Over half Kosovo’s missing accounted for, mostly through body identification –UN

6 December 2006

Over half of the more than 5,200 people reported missing in Kosovo after the 1998-99 conflict have been accounted for, mostly through identification of their remains, but concerns for those still missing is one of the most pressing issues in the ethnic Albanian-majority Serbian province, the United Nations mission there said today.

“It is of the highest priority to find the missing persons and identify the bodies,” UN Interim Administration Mission in Kosovo (UNMIK) Director of Justice Albert Moskowitz reported. The UN has run the province ever since Western Forces drove out Yugoslav troops in 1999 amid atrocities committed in ethnic fighting.

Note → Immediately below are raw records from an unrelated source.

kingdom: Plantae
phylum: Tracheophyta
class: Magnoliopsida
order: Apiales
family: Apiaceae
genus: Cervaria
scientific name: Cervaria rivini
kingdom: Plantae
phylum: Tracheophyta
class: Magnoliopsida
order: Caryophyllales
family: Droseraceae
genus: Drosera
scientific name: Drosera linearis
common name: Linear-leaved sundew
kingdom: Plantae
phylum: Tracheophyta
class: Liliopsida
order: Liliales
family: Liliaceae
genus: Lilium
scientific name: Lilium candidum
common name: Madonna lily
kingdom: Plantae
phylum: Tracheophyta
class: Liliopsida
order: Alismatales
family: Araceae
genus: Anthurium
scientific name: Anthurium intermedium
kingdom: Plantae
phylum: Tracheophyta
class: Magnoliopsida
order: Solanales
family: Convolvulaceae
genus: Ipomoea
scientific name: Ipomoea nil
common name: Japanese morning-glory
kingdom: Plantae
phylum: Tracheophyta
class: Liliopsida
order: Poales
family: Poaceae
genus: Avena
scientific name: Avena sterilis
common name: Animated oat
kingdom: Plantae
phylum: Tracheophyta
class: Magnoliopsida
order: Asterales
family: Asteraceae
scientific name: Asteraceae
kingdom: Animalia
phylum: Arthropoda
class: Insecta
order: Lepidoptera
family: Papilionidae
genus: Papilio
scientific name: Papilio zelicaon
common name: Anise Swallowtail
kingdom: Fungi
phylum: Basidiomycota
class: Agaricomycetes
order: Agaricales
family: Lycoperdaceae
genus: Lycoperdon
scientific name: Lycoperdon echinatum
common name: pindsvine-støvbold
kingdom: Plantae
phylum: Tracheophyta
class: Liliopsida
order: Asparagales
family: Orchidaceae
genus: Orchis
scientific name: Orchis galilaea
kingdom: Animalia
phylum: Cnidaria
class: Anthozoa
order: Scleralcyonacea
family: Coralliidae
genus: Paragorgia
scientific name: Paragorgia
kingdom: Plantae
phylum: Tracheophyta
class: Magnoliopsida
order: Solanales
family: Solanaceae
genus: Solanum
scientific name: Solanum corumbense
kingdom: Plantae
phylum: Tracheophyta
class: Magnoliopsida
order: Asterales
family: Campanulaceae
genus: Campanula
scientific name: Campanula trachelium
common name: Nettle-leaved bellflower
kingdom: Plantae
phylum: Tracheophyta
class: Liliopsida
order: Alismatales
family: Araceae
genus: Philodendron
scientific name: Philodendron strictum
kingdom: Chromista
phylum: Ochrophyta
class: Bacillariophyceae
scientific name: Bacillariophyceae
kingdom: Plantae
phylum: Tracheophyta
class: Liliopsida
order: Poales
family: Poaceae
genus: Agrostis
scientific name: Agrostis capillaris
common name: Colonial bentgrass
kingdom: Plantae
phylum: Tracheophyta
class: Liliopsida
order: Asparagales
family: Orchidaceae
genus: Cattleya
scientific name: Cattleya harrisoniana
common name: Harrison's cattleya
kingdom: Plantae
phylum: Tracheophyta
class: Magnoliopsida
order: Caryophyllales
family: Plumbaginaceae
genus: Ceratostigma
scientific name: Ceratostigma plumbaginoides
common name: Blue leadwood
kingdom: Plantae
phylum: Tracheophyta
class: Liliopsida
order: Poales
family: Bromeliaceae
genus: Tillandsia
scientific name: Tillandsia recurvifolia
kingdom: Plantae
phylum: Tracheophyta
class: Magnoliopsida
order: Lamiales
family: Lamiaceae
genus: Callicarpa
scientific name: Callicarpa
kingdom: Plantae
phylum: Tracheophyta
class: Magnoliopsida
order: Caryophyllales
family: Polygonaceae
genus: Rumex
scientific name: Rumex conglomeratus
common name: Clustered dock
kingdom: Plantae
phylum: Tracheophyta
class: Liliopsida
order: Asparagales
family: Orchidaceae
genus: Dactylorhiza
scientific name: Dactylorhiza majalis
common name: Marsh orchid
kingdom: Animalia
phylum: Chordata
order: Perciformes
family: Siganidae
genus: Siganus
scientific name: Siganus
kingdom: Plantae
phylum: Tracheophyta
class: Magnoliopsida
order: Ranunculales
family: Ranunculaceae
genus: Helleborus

“Up to date, there are around 530 individuals whose remains have not yet been identified. To clarify the fate of the missing is a long and sensitive process and it is of special importance for the families affected. It is also essential to find the missing in order to help stabilize the region,” Mr. Moskowitz added.

A total of 5,206 people were reported missing after the conflict. By the end of last month, 2,150 persons (Kosovo Albanians, Kosovo Serbs and other ethnic minorities) where still listed missing, according to the International Committee of the Red Cross (ICRC).

From 2002, the UN Office on Missing Persons and Forensics (OMPF) succeeded in reducing the number by over 50 per cent. OMPF was created in 2002 as a division in the UNMIK Department of Justice. Today, the office consists of 55 staff members who work to clarify the fate of the missing persons.

As of 1 December, 1,807 missing persons have been pronounced dead and have had their remains returned to their families. In addition, about 100 missing persons have been identified, but the families have chosen not to accept the bodies until other members of their families or communities are found so that they can be buried together.

OMPF has developed a Memory Project to create a public record of the experiences of the families of the missing. The first initiative used theatre to explore the painful issues facing the families and was compiled into the publication Voices. The second, an oral histories initiative, video-records interviews with the families to build a historical archive.